09 de julho de 2026
Nacional

No Planalto, Dilma endurece discurso e movimentos falam em radicalizar

Por Tânia Monteiro e Carla Araújo | AE
| Tempo de leitura: 3 min

Reuters
Mesmo sem citar nomes, Dilma fez ataques ao juiz Sérgio Moro, ao ministro do Superior Tribunal Federal, Gilmar Mendes, e à oposição.

Em uma cerimônia de quase três horas de duração no Palácio do Planalto com um grupo de juristas, a presidente Dilma Rousseff fez nesta terça-feira (22), o seu mais duro discurso contra o impeachment. Mesmo sem citar nomes, Dilma fez ataques ao juiz Sérgio Moro, ao ministro do Superior Tribunal Federal, Gilmar Mendes, e à oposição.

O Palácio do Planalto reuniu representantes do meio jurídico "pela legalidade da democracia". Em clima de confronto, a presidente avisou que "não cometeu crime nenhum", que "não renuncia em hipótese alguma" e repetiu seis vezes a palavra "golpe" para se referir ao movimento pelo seu impedimento.

Segundo Dilma, "a arma do golpe" pode ser "um fuzil, uma vingança ou a vontade política de alguns de chegar mais rápido ao poder". Ela encerrou seu discurso entoando o coro repetido inúmeras vezes durante a cerimônia, dominada por uma plateia de apoio à petista: "Não vai ter golpe".

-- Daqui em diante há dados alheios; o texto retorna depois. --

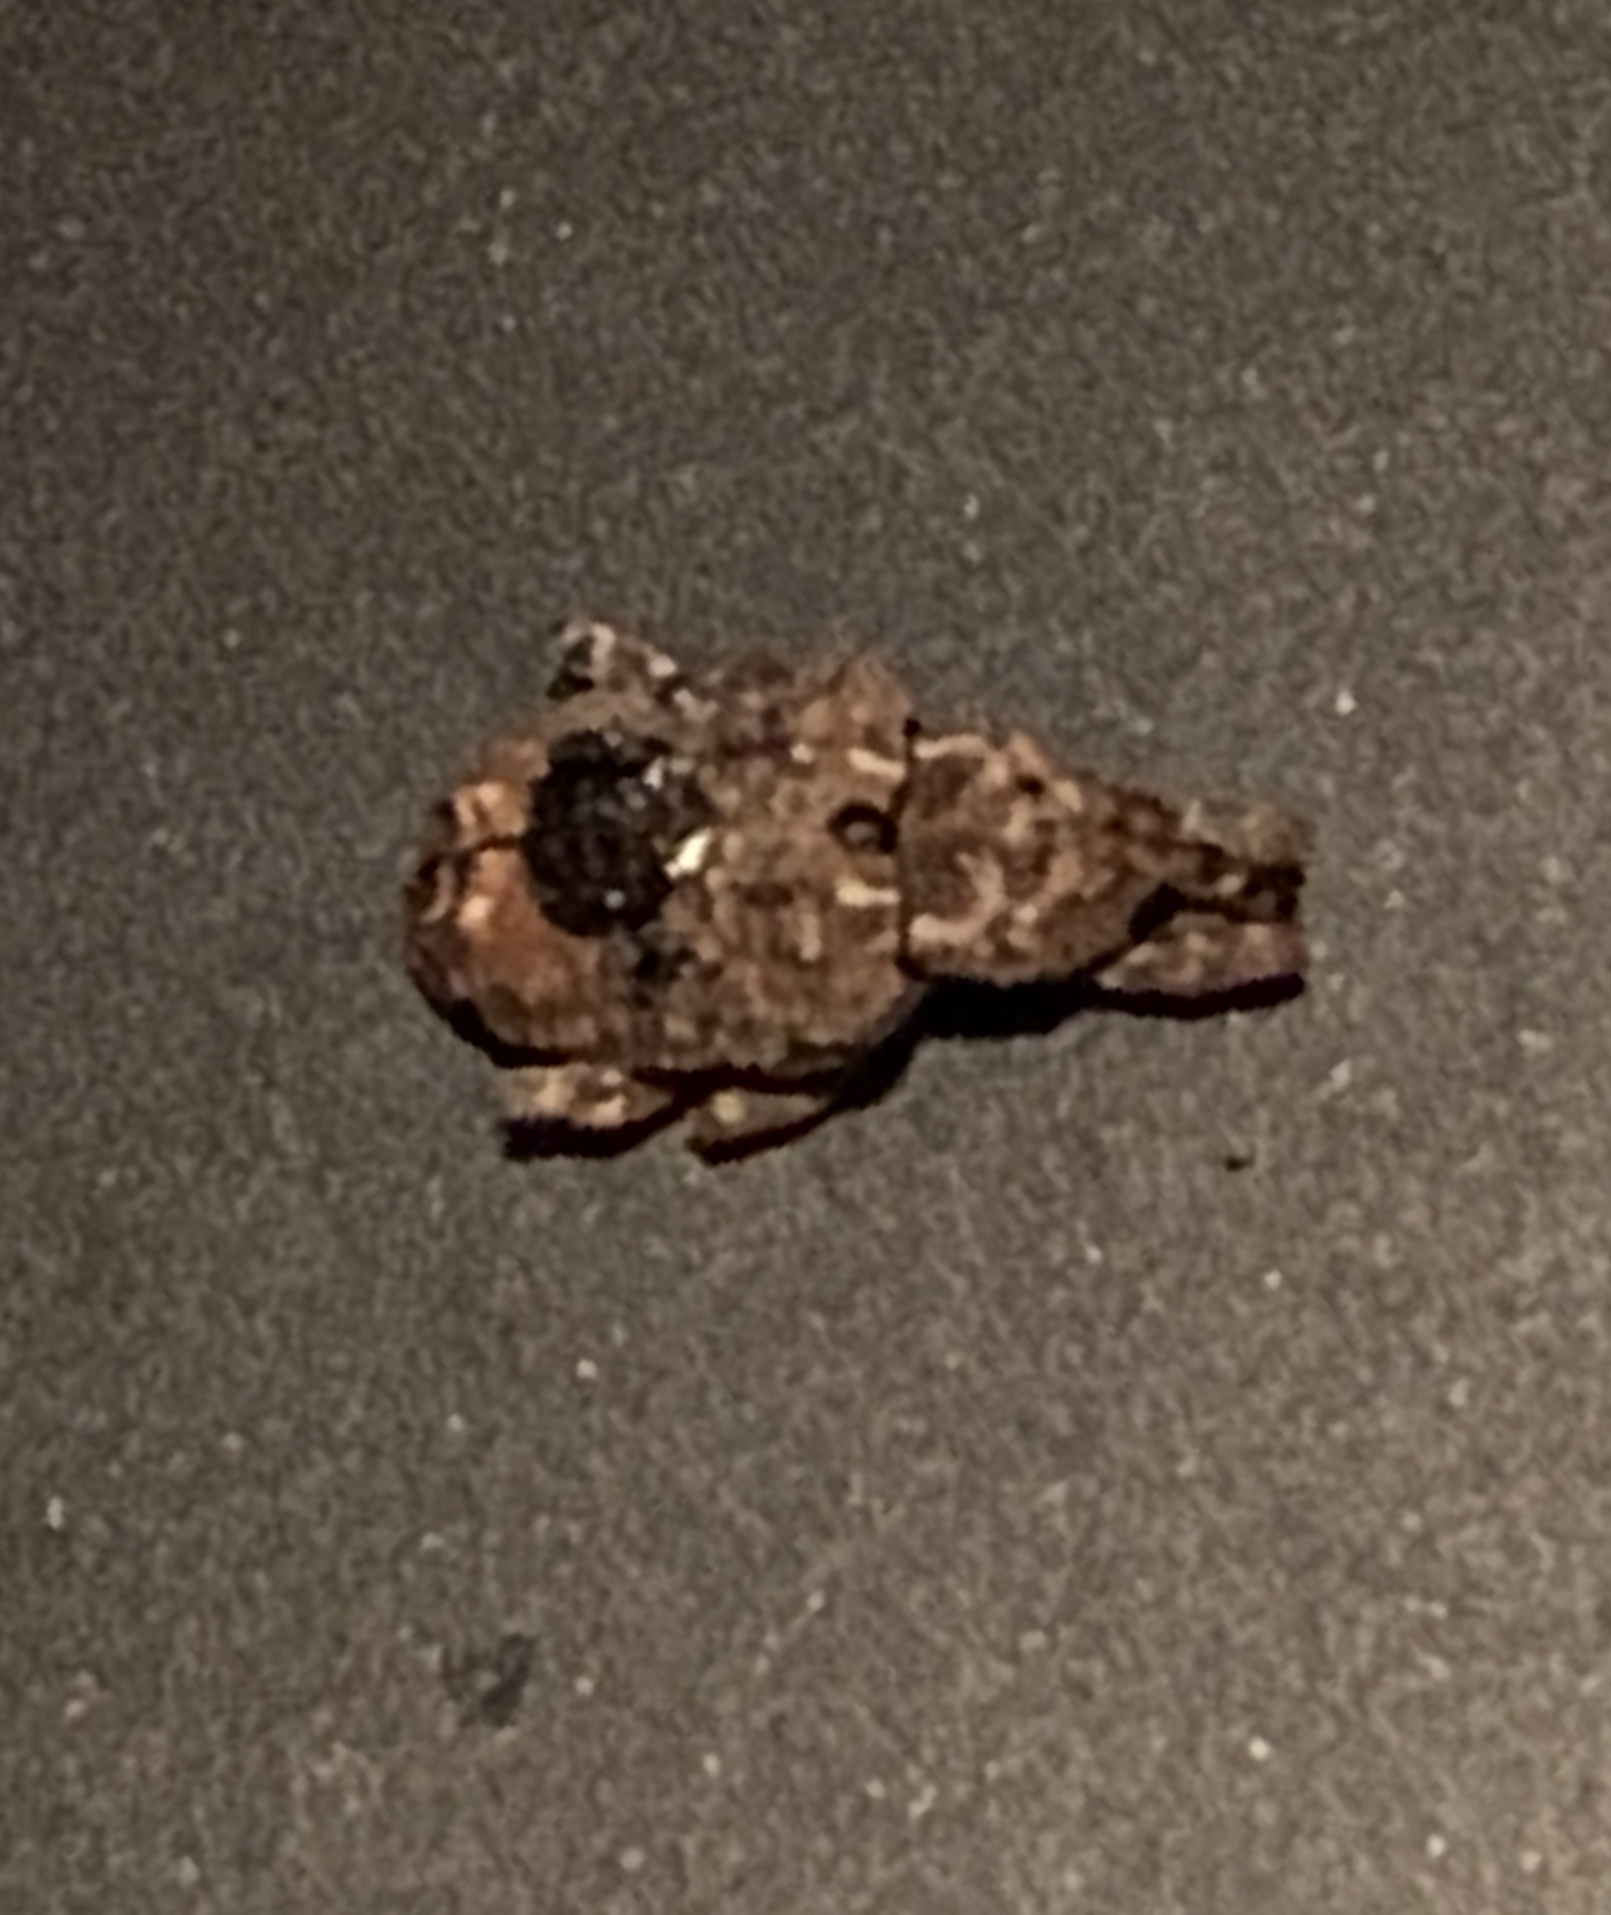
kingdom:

Em sua fala, a presidente Dilma afirmou esperar "ouvir o som do martelo da Justiça sendo batido por juízes, magistrados e ministros sensatos, serenos e imparciais". Numa referência a Moro, disse também que espera que "executores da Justiça" despertem o País para a "necessidade de que, combatendo a corrupção, tão necessária de ser combatida, sejam, ao mesmo tempo, respeitados os direitos fundamentais de todos os cidadãos". "Conquista civilizatória sim, como a presunção da inocência e o amplo direito de defesa", afirmou a presidente, para quem a democracia é "afrontada e ameaçada quando um encarregado de executar a Justiça opta por descumprir as leis e a Constituição".

Em outras referências ao juiz da Lava Jato, a presidente disse que "um executor da Justiça não pode assumir como meta condenar adversários ao invés de fazer Justiça". "Condenar adversários, ao invés de fazer justiça é mais do que um crime."

Manifestos

No ato, que reuniu pelo menos 300 pessoas, entre professores, juristas, estudantes de diretos, advogados, diplomatas, procuradores, a presidente recebeu 27 manifestos "a favor da democracia". Em apenas um deles, segundo o Planalto, constava 2 mil assinaturas. Moro também foi o alvo predileto dos discursos. O governador do Maranhão, Flávio Dino (PCdoB), afirmou que "não são as Forças Armadas que estão pondo em risco a democracia e a legalidade", mas o Judiciário. "Ontem as Forças Armadas. Hoje, a toga supostamente imparcial e democrática", declarou Dino.
O jurista Celso Antonio Bandeira de Mello, anunciado, não estava presente. No ano passado, Dilma já havia recebido um grupo menor de juristas que eram contra o impeachment. Após a divulgação de conversas telefônicas entre ela e o ex-presidente Lula, Dilma resolveu abrir o evento à imprensa.

'Golpe'

O governo está em uma ofensiva, em inúmeras frentes para "salvar seu mandato" e unificou o discurso de que "está em um curso no Brasil um golpe com capa de legalidade", conduzido pelo presidente da Câmara, Eduardo Cunha, réu e investigado pela operação Lava Jato. O Planalto alega ainda que a denúncia no processo de seu afastamento, com base nas pedaladas fiscais, é "inaceitável" e "totalmente desprovido de fundamentação".

No evento desta terça, Cardozo fez também um inflamado discurso contra o que chamou de tentativa de golpe. Após sua fala, os presentes gritaram "não passarão".